• [To do]:
Look through the data below and show every line that includes "middle".

BEGIN

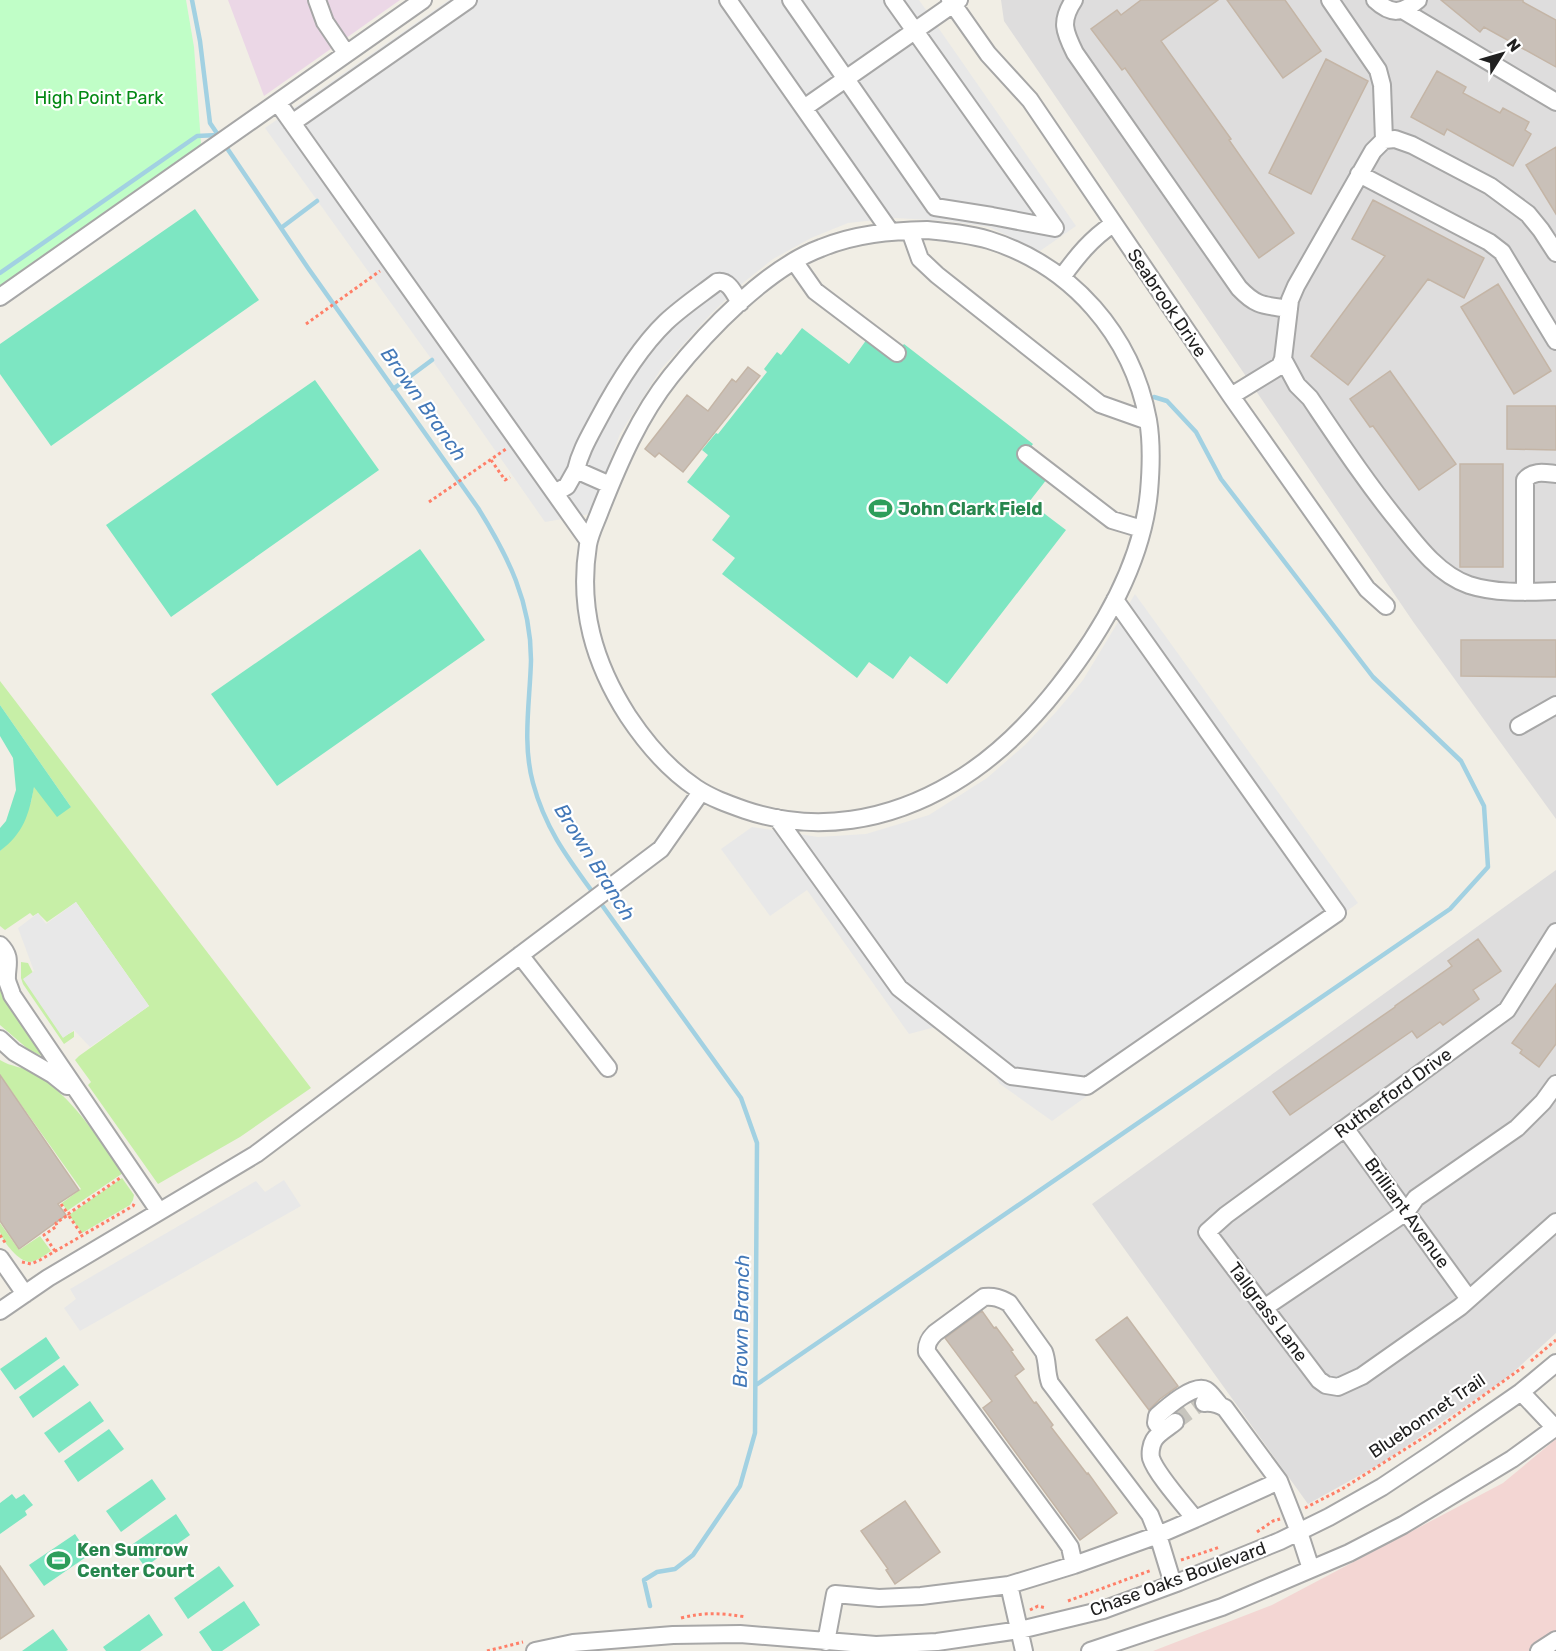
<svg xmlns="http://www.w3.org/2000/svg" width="1556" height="1651" font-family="Rubik,sans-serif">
<rect width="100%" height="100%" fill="#f1eee5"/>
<path fill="#dedddd" d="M1001,0H1556V819L1414,623L1004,21Z
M1556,870V1333L1508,1377L1380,1464L1308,1504L1092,1204Z"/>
<path fill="#f3d6d3" d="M1556,1439V1651H1153L1272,1605L1503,1483Z"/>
<path fill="#ebd7e6" d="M228,0H400L264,96Z"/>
<path fill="#c7efa7" d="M0,681L311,1088L240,1137L158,1184L88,1085L91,1082L75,1060L79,1056L149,1006L76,902L47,922L38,913L33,916L30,913L5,930L0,926V851L4,847L31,802L34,786L71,807L0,705Z
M21,962L28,963L33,973L24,979L63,1037L74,1031V1037L64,1044L23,984L21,978Z
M0,985L44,1057L29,1050L0,1025Z
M0,1060C11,1067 24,1067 34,1073C73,1097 97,1137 123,1173L67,1211L62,1203L81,1189L5,1082L0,1085Z
M122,1178L134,1195L133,1200L130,1205L82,1233L69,1215Z
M0,1223L19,1250L40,1236L51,1251C45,1255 37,1261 30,1262C19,1262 3,1242 0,1232C0,1229 0,1226 0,1223Z"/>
<path fill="#c0fec7" d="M0,0H186L194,47L201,143L198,149L0,288Z"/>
<path fill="#7de6c2" d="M195,209L259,300L51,446L0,374V344Z
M802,328L849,364L867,339L892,358L904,344L1033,444L1022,459L1047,479L1029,502L1066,530L947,684L910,656L893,679L869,662L857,678L722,574L735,558L712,540L730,516L687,482L708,455L702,450L716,433L718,434L767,372L764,369L777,352L781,355Z
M315,380L379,470L171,617L106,525Z
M420,549L485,640L277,786L211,694Z
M0,705L71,807L57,817L34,787C29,814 24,833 0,851V828L6,821L16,790L13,758L0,736Z
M46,1337L60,1358L15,1390L0,1369Z
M64,1365L79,1385L33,1418L19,1397Z
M90,1401L104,1421L59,1453L44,1433Z
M109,1429L124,1449L78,1482L64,1461Z
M152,1479L166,1499L121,1532L106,1511Z
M12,1494L16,1499L24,1494L33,1505L25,1511L27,1515L0,1534V1503Z
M176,1514L190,1535L145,1567L130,1546Z
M75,1534L89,1555L44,1586L29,1565Z
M219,1566L234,1586L188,1619L174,1598Z
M244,1601L260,1625L222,1651H212L199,1632Z
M149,1614L163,1635L140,1651H106L103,1647Z
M53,1629L68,1650L66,1651H22Z"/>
<path fill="#e8e8e8" d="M449,0H919L1076,226L1040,251L989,227L947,221L895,218L848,223L811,238L773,259L744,282L710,315L661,369L620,434L590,514L545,522L432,360L265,128Z
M1135,594L1358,903L1052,1121L1000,1084L958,1021L909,1034L807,890L770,916L721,849L752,827L818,837L866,834L929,815L987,778L1025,745L1056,712L1083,680Z
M76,902L149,1006L90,1047L74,1030L63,1038L23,979L34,971L18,928L38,913L46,924Z
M284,1180L301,1206L80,1331L64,1308L76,1299L70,1289L256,1181L265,1192Z"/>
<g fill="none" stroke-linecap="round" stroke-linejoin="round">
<path stroke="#a2d1e2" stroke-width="4.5" d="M192,0L200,41L210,123L308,268L478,508C508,556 531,602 531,660C530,701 522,743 533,783C545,828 567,857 594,894
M281,228L317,201
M0,273L197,136L218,135
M393,389L432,360
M599,901L741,1098L757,1143L755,1433L740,1486L693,1555L675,1569L657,1572L644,1580L650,1606
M756,1385L1450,909L1488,867L1484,806L1461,761L1373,677L1221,479L1196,432L1167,401L1154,397"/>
</g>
<path fill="#c9c0b8" stroke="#c4b5a6" stroke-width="1.5" d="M1141,0H1218L1161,41L1231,139L1229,140L1294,233L1259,258L1125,68L1122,70L1091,29L1117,10L1121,15Z
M1227,0H1285L1321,51L1283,78Z
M1441,0H1523V2L1556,20V67L1484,27L1480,32Z
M1326,59L1368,81L1311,194L1269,173Z
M1437,71L1466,87L1463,93L1500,113L1503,108L1529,122L1525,130L1531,134L1513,166L1447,129L1444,135L1411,117Z
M1556,147V214L1526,165Z
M1373,200L1484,258L1464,298L1428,279L1348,385L1311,356L1385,256L1352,239Z
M1498,284L1551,371L1514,394L1461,307Z
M748,367L760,376L683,472L659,453L655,457L645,449L687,395L708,411L732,379L736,382Z
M1390,371L1456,464L1419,490L1373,426L1370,427L1350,399Z
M1507,406H1556V450L1507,449Z
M1460,464H1503V567H1460Z
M1461,640H1556V677L1461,676Z
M1478,939L1501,971L1473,990L1479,999L1443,1025L1440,1022L1417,1038L1412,1031L1290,1115L1273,1092L1395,1007V1006L1452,966L1448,961Z
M1556,984V1044L1539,1067L1520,1053L1522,1050L1512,1043Z
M0,1075L79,1190L58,1204L66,1215L19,1249L0,1221Z
M982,1311L994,1328L996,1327L1013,1350L1011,1351L1024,1369L1015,1376L1034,1403L1036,1402L1053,1425L1051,1427L1087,1474L1088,1473L1117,1513L1080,1540L983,1408L992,1401L945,1338Z
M1127,1317L1178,1386L1160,1399L1149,1410L1096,1340Z
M905,1501L940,1552L895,1584L886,1570L888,1569L861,1531Z
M0,1566L34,1616L0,1639Z"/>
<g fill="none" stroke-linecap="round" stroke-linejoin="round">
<path stroke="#c7c5be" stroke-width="16" stroke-dasharray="16 8" stroke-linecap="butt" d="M1175,1422L1198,1405L1204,1403"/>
<defs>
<path id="minor" d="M317,0L325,22L346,53
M728,0L890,231
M791,0L935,207L992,216L1055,228L893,0
M950,0L988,54L1030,100L1231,396L1367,589L1386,606
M1074,0C1060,21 1064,31 1075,53L1239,288C1257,307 1264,305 1289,309
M1330,0L1378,70L1382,85L1384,140
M1375,0C1391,15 1402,14 1418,0
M1404,11L1556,102
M278,103L588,540
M804,108L959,0
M292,123L468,0
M1359,174L1489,242L1502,252L1556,341
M927,230C948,232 969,234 989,240C1072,266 1132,335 1148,420C1152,443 1151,469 1149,492C1142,564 1103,630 1059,686C1030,723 994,759 953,783C889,821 816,834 745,810C728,804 711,798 696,788C669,770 646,743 628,716C594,663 578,608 588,545C590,533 596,522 600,511C619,463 639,416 671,376C707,331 767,268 821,248C855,234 890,231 927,230Z
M910,231L920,259L937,275L1100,404L1148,421
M794,261L815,291L897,353
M1062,277C1078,255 1091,239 1113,224
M0,297L423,0
M1283,359L1297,385L1310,398C1339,441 1368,485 1401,525C1419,548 1440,575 1469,585C1497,594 1528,592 1556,591
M1231,396L1280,366L1283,359L1290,300L1296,286L1373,151L1384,140L1395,139L1412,145L1490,186L1528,214L1541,230L1556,253
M1026,454L1112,520L1142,529
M610,485L576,470C580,452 589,437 598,420C616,386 638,349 666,322C682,307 700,295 717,282C729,280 734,293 740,303
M555,493L567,486L576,470
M1525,592V480C1533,470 1545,473 1556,474
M1519,726L1556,705
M777,818L899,988L1011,1076L1087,1086L1337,913L1115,600
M1556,932L1507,1010L1226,1215L1207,1232L1319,1380L1326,1385L1338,1387L1362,1376L1460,1307L1556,1222
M0,945C13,958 6,966 7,980C8,985 11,990 12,995L159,1211
M520,955L608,1068
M0,1039L14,1052L52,1074L67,1086
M1345,1128L1469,1299
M0,1258L25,1294
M1264,1308L1406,1212L1416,1198L1517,1128L1543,1102L1556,1084
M0,1311L48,1278L256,1154L661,849L701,792
M1521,1392L1556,1429
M1175,1422C1168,1428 1158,1433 1154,1440C1151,1445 1150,1453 1151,1458C1156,1474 1184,1505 1195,1519L1279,1481L1225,1408C1218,1404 1212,1402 1204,1403
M1162,1431L1156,1423L1157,1416C1166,1408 1194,1383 1206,1390C1211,1393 1215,1400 1219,1404
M1279,1481L1299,1532L1311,1569
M1074,1565L1070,1547L1063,1537L927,1352C926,1344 929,1339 935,1333L984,1297C994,1296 1000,1298 1009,1303L1044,1352C1048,1363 1046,1372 1050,1383L1150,1515L1158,1535L1195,1519
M1009,1585L1074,1565L1158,1535L1173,1584
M826,1642L835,1594L879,1598L921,1596L1009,1585L1024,1651
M535,1651L573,1643L673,1635L740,1634L876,1645L937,1642L1020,1630L1103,1610L1179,1582L1280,1541L1329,1517L1382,1487L1436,1451L1521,1392L1556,1363
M1090,1651L1222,1607L1349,1553L1403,1525L1512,1459L1556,1427
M1539,1651L1556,1640"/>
</defs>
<use href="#minor" stroke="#a7a7a7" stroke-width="20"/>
<path stroke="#ff7f68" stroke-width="3" stroke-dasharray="3 3" stroke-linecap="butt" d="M306,324L380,271
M491,460L505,480L510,477
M429,502L506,449
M61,1204L68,1214L120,1178
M69,1216L82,1235
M0,1235L6,1244
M55,1251L44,1235L57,1226L56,1223L68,1215
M22,1262L31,1264L40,1260L133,1206L135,1202
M1531,1361L1556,1340
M1305,1508L1342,1489L1434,1431L1526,1365
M1257,1532L1273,1521L1280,1519
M1181,1560L1220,1547
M1068,1601L1152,1570
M1030,1610L1038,1606L1046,1608
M681,1618C705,1612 721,1613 746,1617
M487,1651L523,1642"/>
<use href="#minor" stroke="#fff" stroke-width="16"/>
</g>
<defs>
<symbol id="stadium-bare" viewBox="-9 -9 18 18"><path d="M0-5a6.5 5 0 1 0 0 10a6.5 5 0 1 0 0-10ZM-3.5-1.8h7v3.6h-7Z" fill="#2e9e5b" stroke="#fff" stroke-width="2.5" paint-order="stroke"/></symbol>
</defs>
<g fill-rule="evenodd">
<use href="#stadium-bare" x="864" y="492" width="33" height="33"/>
<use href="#stadium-bare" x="42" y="1544" width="33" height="33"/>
</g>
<g text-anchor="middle" stroke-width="4.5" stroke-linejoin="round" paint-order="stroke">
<g font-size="18" fill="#038914" stroke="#fff">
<text x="99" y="104">High Point Park</text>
</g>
<g font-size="18" fill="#202020" stroke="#fff">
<text transform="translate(1167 303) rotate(56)" y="6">Seabrook Drive</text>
<text transform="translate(1393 1093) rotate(-36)" y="6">Rutherford Drive</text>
<text transform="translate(1407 1213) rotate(54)" y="6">Brilliant Avenue</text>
<text transform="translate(1268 1312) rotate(53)" y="6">Tallgrass Lane</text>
<text transform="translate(1427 1416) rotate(-34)" y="6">Bluebonnet Trail</text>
<text transform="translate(1178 1579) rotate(-20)" y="6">Chase Oaks Boulevard</text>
</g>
<g font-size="18" font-weight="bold" fill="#27864d" stroke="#fff" text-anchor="start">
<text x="898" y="515">John Clark Field</text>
<text x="77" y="1556">Ken Sumrow<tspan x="77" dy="21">Center Court</tspan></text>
</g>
<g font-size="20" font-style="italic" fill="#4378b8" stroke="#fff">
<text transform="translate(424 404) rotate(55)" y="7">Brown Branch</text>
<text transform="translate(595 862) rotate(58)" y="7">Brown Branch</text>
<text transform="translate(741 1321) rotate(-89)" y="7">Brown Branch</text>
</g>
</g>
<g transform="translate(1502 54) rotate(53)" stroke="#ffffff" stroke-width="4.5" paint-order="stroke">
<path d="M0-4.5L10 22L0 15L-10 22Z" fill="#202020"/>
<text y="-9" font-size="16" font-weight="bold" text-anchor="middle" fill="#202020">N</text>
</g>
</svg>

END

• [Solved problem]:
<g text-anchor="middle" stroke-width="4.5" stroke-linejoin="round" paint-order="stroke">
<text y="-9" font-size="16" font-weight="bold" text-anchor="middle" fill="#202020">N</text>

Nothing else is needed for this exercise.